United States District Court, N.D. Florida, Tallahassee Division

February 7, 2018

UNITED STATES OF AMERICA
v.
CARLOS ANTONIO HUDSON, Defendant.

          ORDER DENYING THE § 2255 MOTION AND DENYING A CERTIFICATE OF APPEALABILITY

          Robert L. Hinkle United States District Judge

         The defendant Carlos Antonio Hudson pleaded guilty to drug offenses. As was unquestionably proper under the law of the circuit at the time, he was treated as a career offender under United States Sentencing Guidelines Manual § 4B1.1. His sentence was at the low end of the guideline range. He did not appeal.

         Now before the court is Mr. Hudson's first motion for relief under 28 U.S.C. § 2255. He asserts that, under intervening decisions including Johnson v. United States, 135 S.Ct. 2551 (2015), he is no longer a career offender. This order denies the 2255 motion.

         I

         The magistrate judge entered a report and recommendation concluding that the motion should be denied. I accepted the report and recommendation and directed the clerk to enter judgment denying the motion. But it turned out that the Postal Service had not delivered Mr. Hudson's service copy of the report and recommendation. I vacated the order and judgment denying the motion and extended Mr. Hudson's deadline for filing objections. Mr. Hudson timely filed objections. I have reviewed de novo the issues raised by the objections.

         This order again accepts the report and recommendation, adopts it as the court's opinion, and denies the 2255 motion, with the following additional explanation.

         II

         Under Guidelines Manual § 4B1.1(a), a defendant is a career offender if, at the time of the offense of conviction, the defendant was age 18 or more, the offense of conviction is a crime of violence or controlled-substance offense, and the defendant had two or more prior felony convictions of a crime of violence or controlled-substance offense. As is undisputed, Mr. Hudson was over age 18, and the offense of conviction is a controlled-substance offense. The critical issue is whether two of Mr. Hudson's prior convictions were crimes of violence.

* **Dataset content**
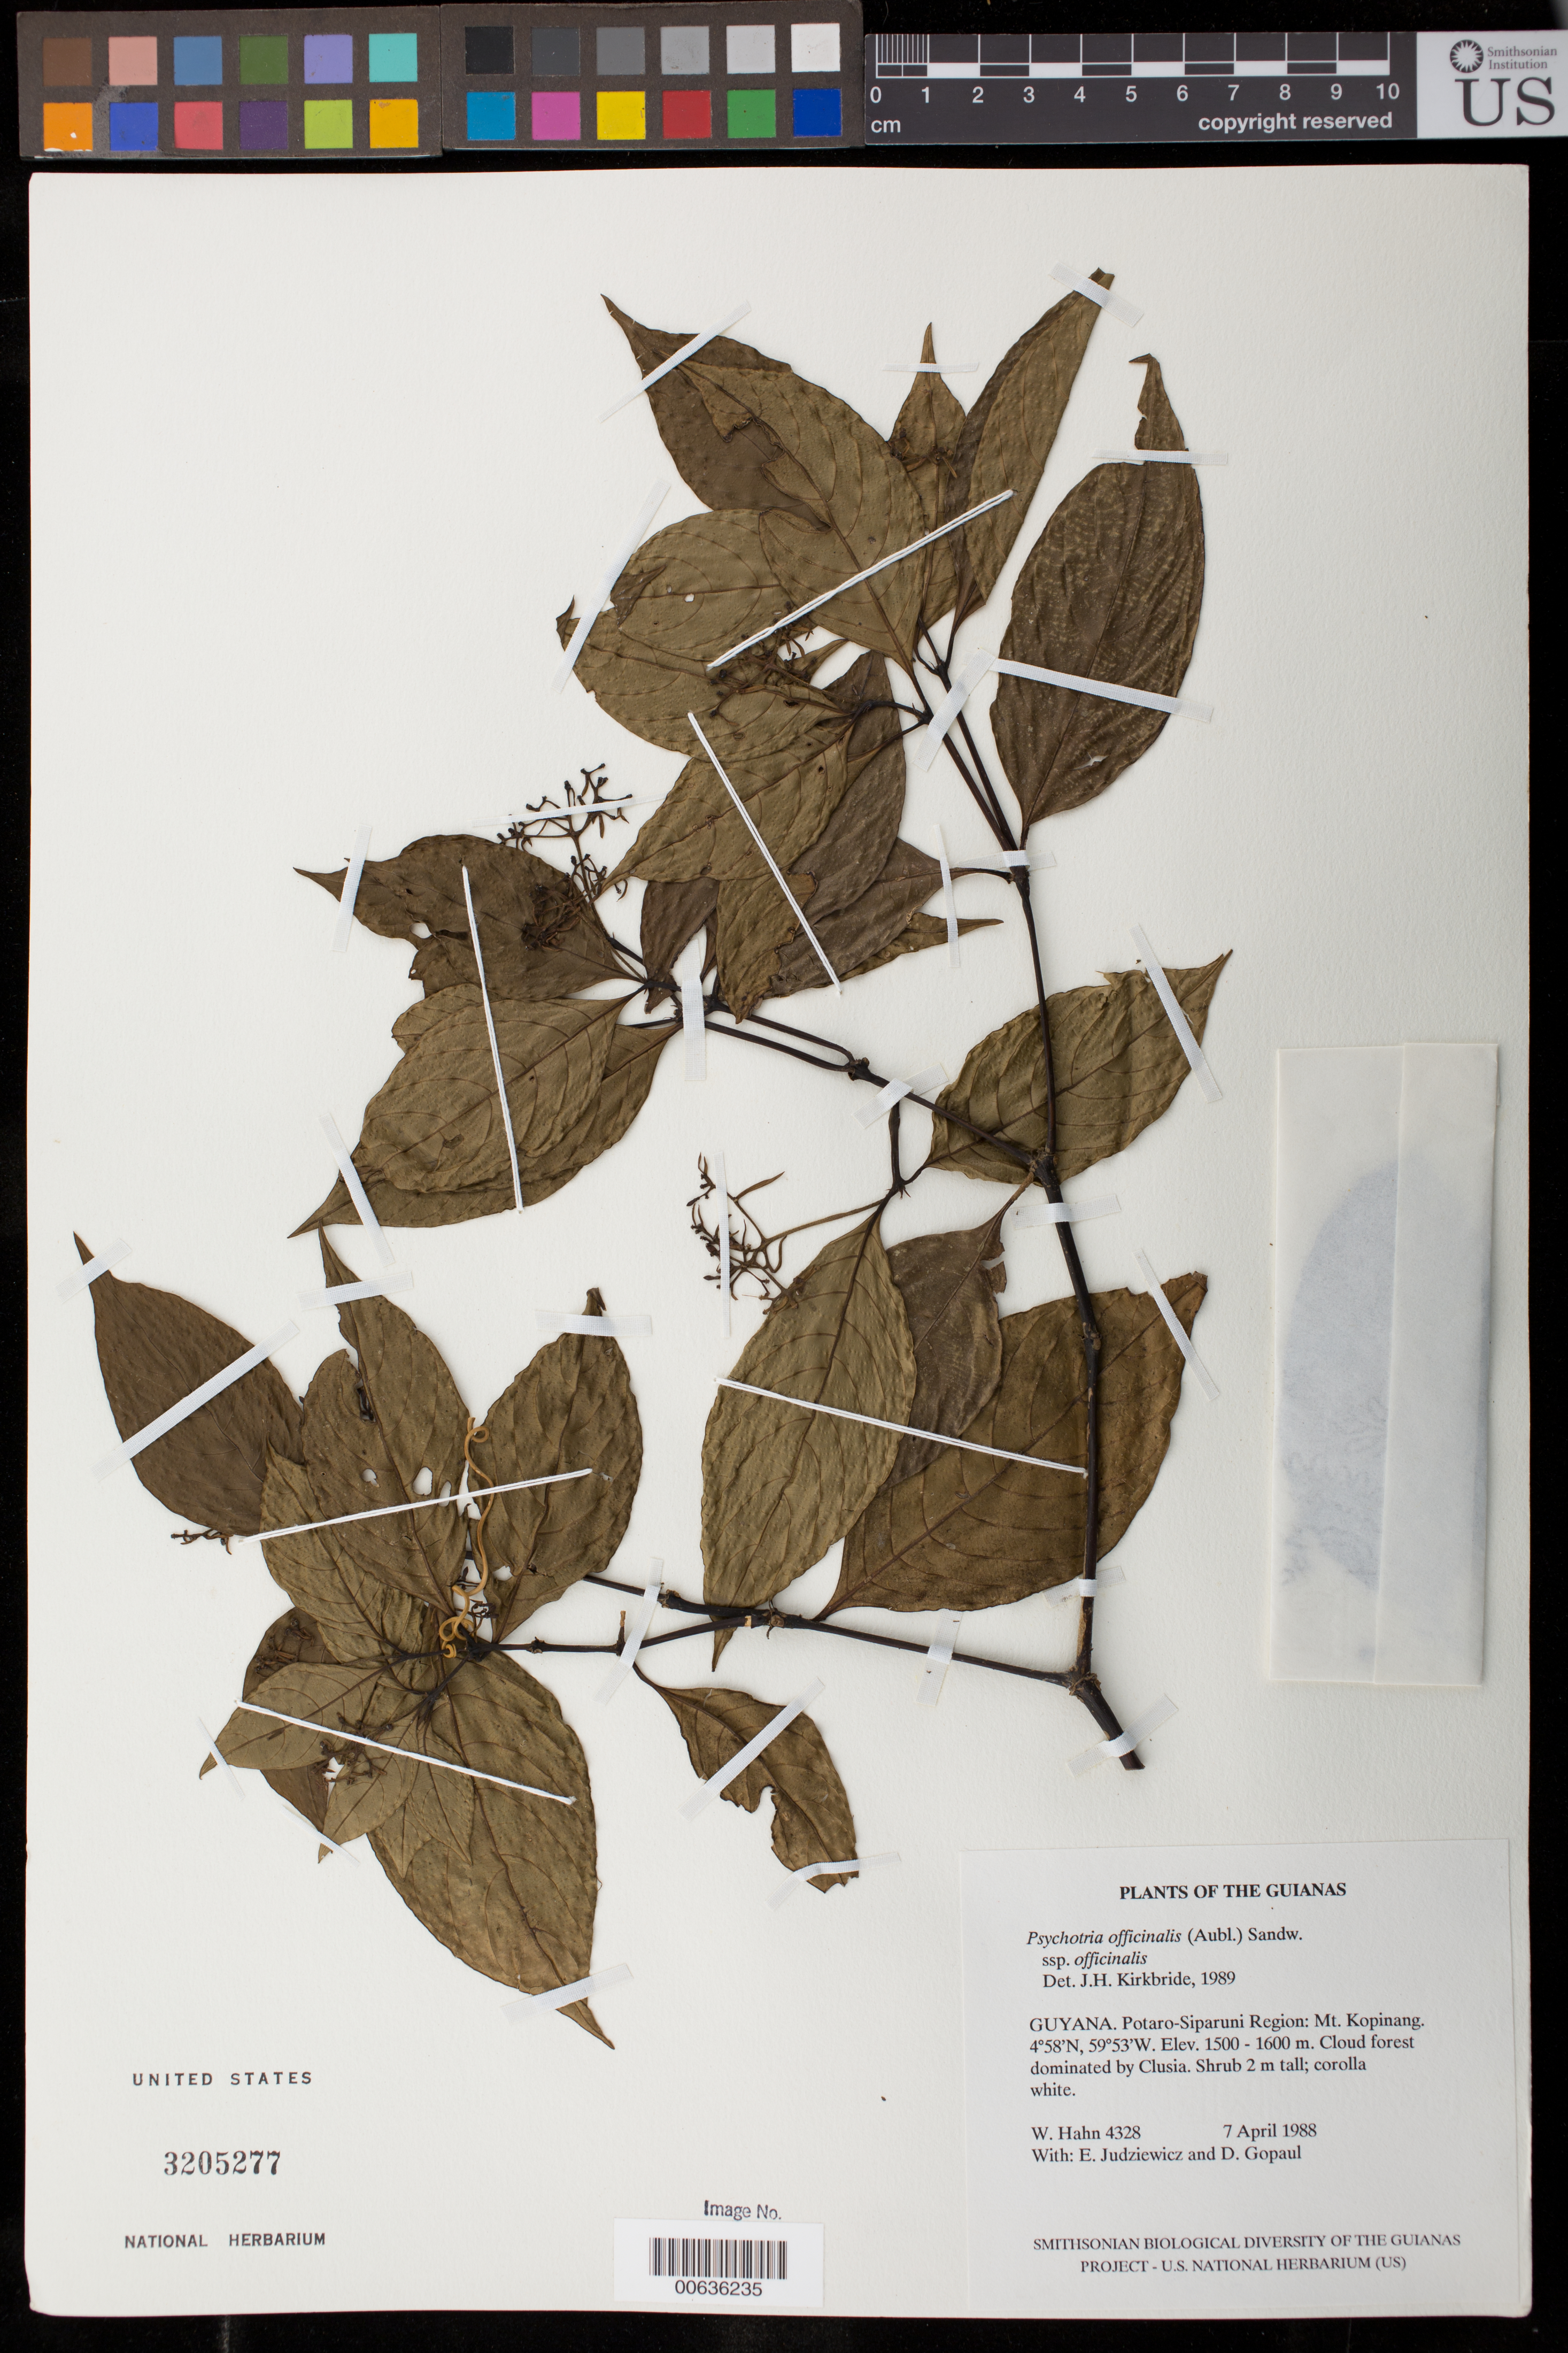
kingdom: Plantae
---
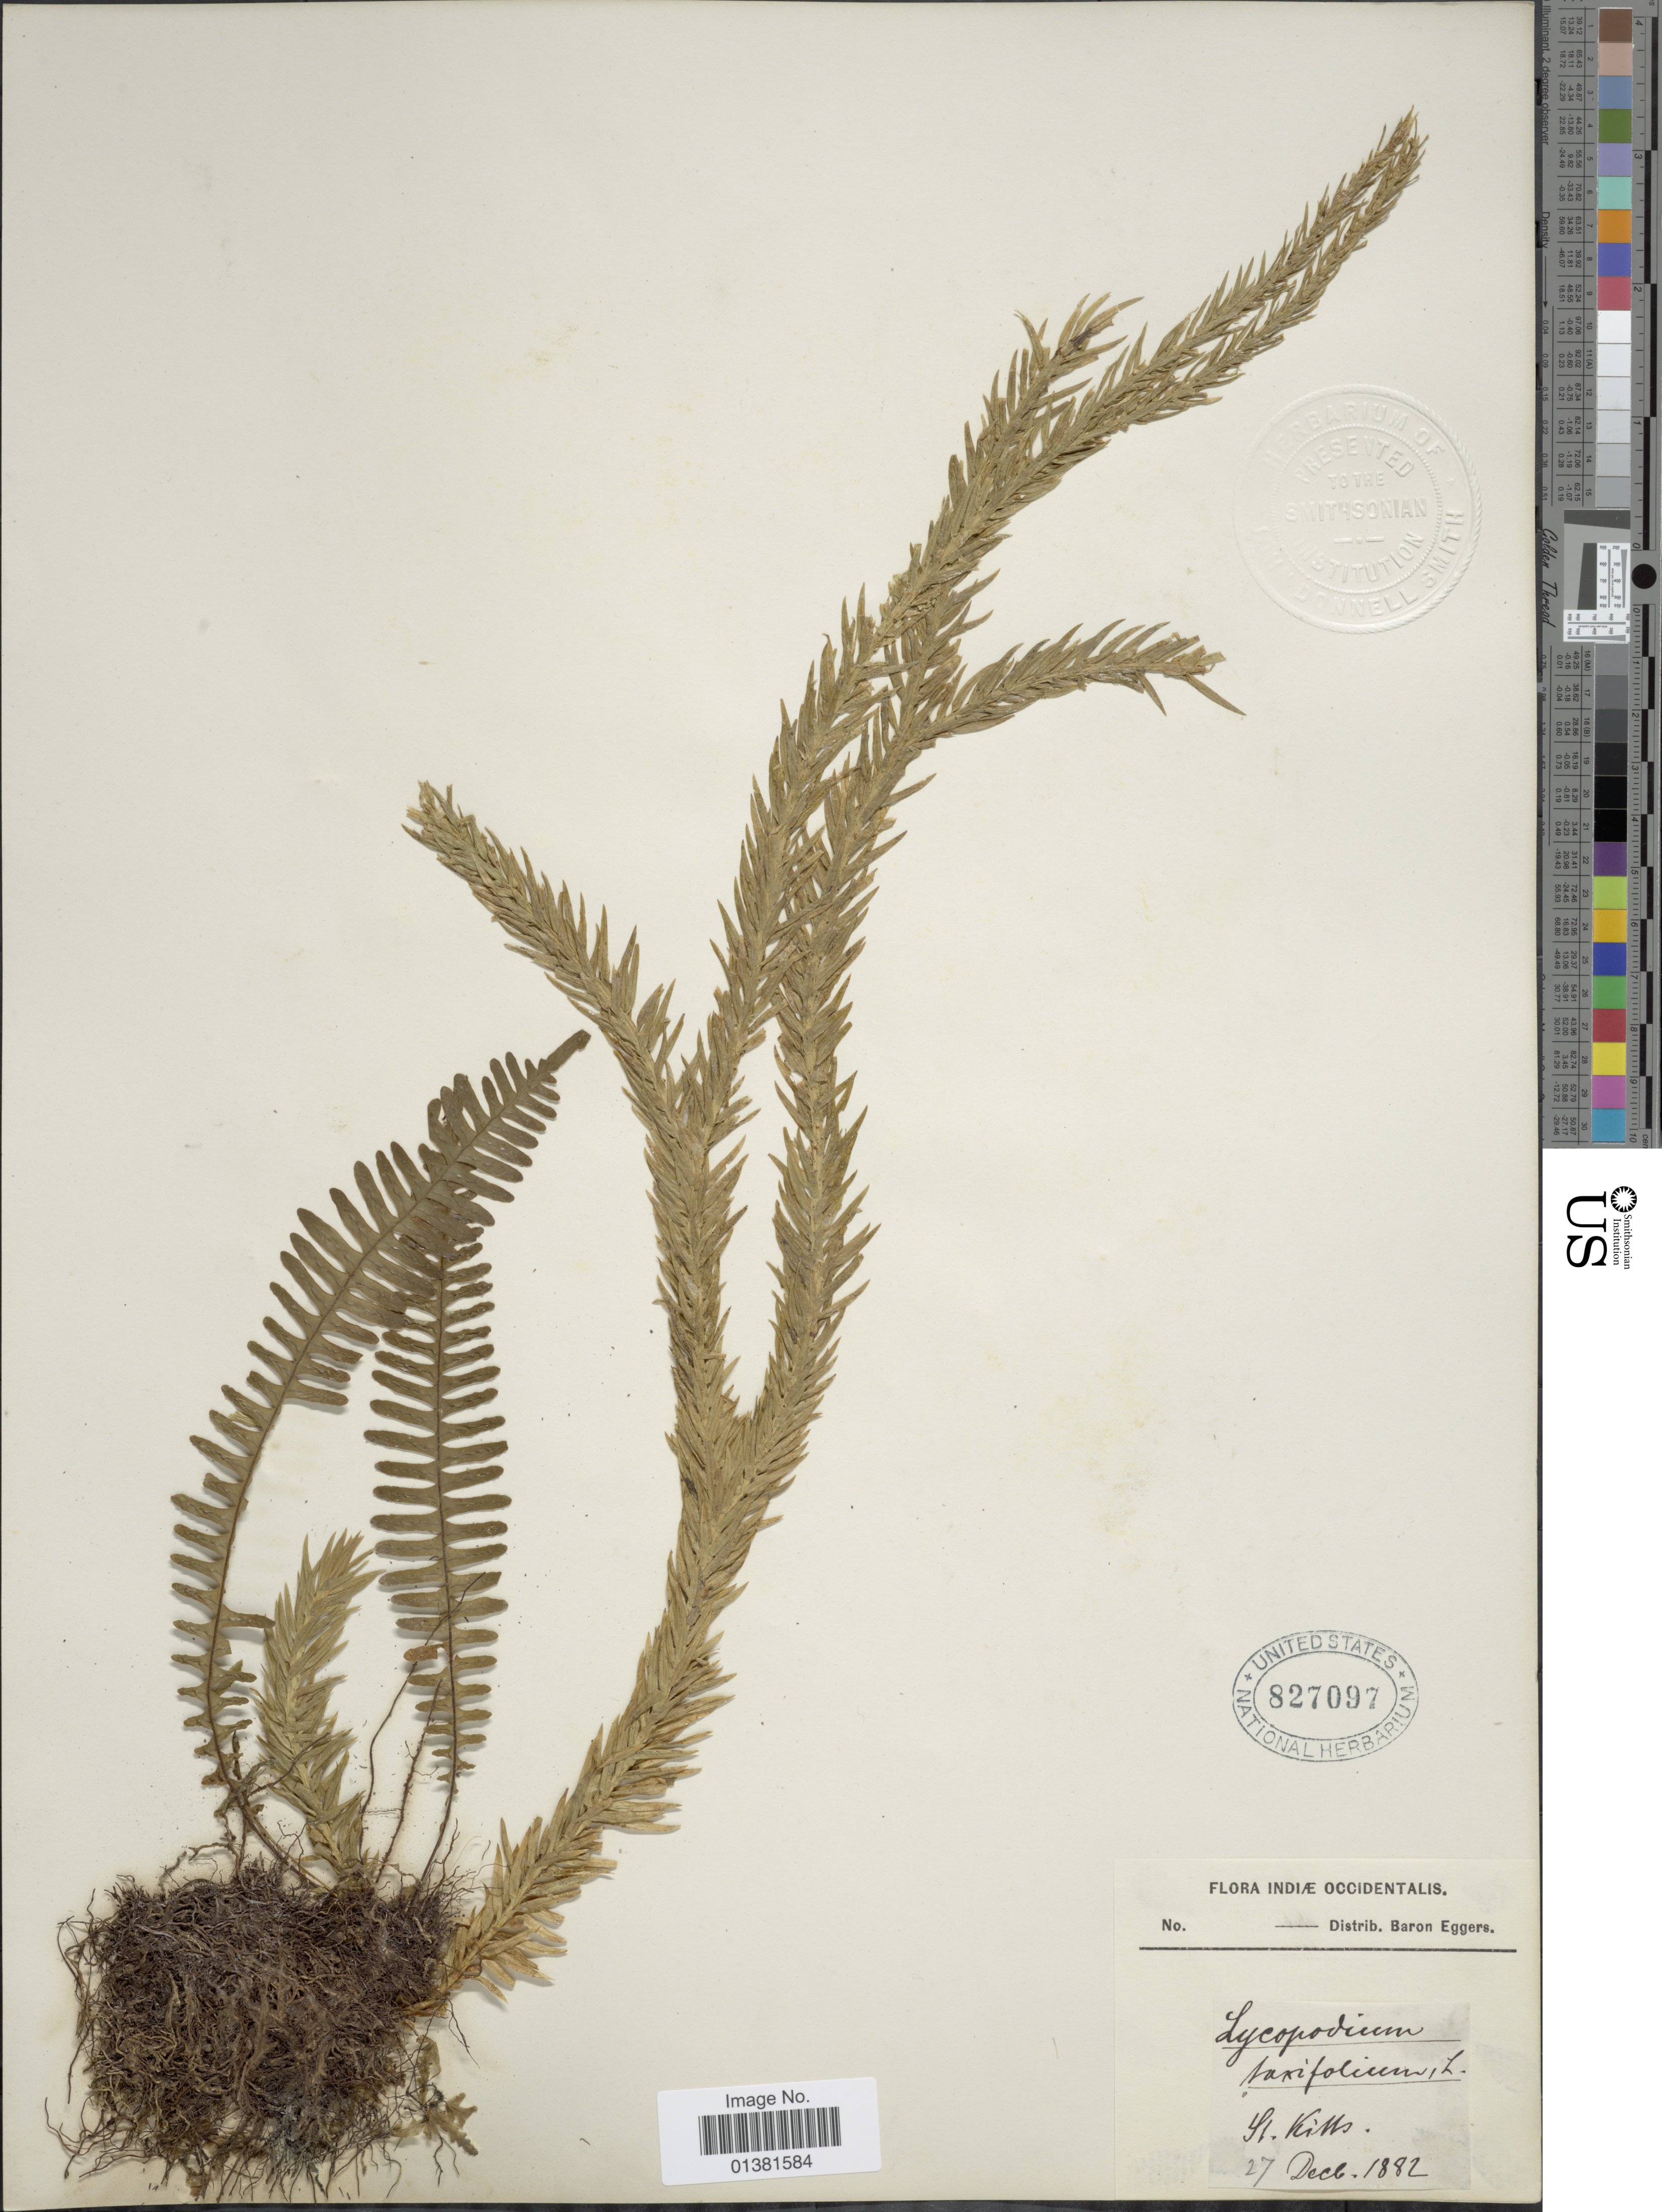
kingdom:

* **What this exercise asks**
**a)** Answer these questions from the court order:
(i) What offenses did the defendant plead guilty to?
(ii) What had the Postal Service failed to deliver to the defendant?
(iii) What minimum age does § 4B1.1(a) set for a career offender at the time of the offense?
**b)** Please extend the court order on the Hudson § 2255 motion, picking up after its final sentence.
The data comes from a separate source unrelated to the court order.

* **Answers to the tasks**
**a)**
(i) Drug offenses.
(ii) His service copy of the report and recommendation.
(iii) Age 18.

**b)**
         The Guidelines Manual's definition of “crime of violence” was nearly identical to the definition of a “violent felony” under the armed-career-criminal statute, 18 U.S.C. § 924(e). One part of the definition is known as the “residual clause.” In Johnson, the Supreme Court held the 924(e) residual clause unconstitutionally vague. Johnson is retroactively applicable on collateral review. See Welch v. United States, 136 S.Ct. 1257 (2016).

         Mr. Hudson filed the 2255 motion nearly ten years after his conviction became final but within one year after Welch, so the motion is timely.

         But the motion fails on the merits. The constitutional vagueness analysis that produced Johnson does not apply to the Guidelines Manual. This is the square holding of Beckles v. United States, 137 S.Ct. 886 (2017). The residual clause that applied to Mr. Hudson was not unconstitutional. This without more requires denial of Mr. Hudson's motion.

         III

         In his objections to the report and recommendation, Mr. Hudson says consideration of this case should be stayed pending the Supreme Court's review of Dimaya v. Lynch, 803 F.3d 1110 (9th Cir. 2015), cert. granted sub nom. Lynch v. Dimaya, 137 S.Ct. 31 (2016). But Dimaya deals with a different issue: whether Johnson applies to a similar residual clause in an immigration statute. There is no reason to believe the Dimay ...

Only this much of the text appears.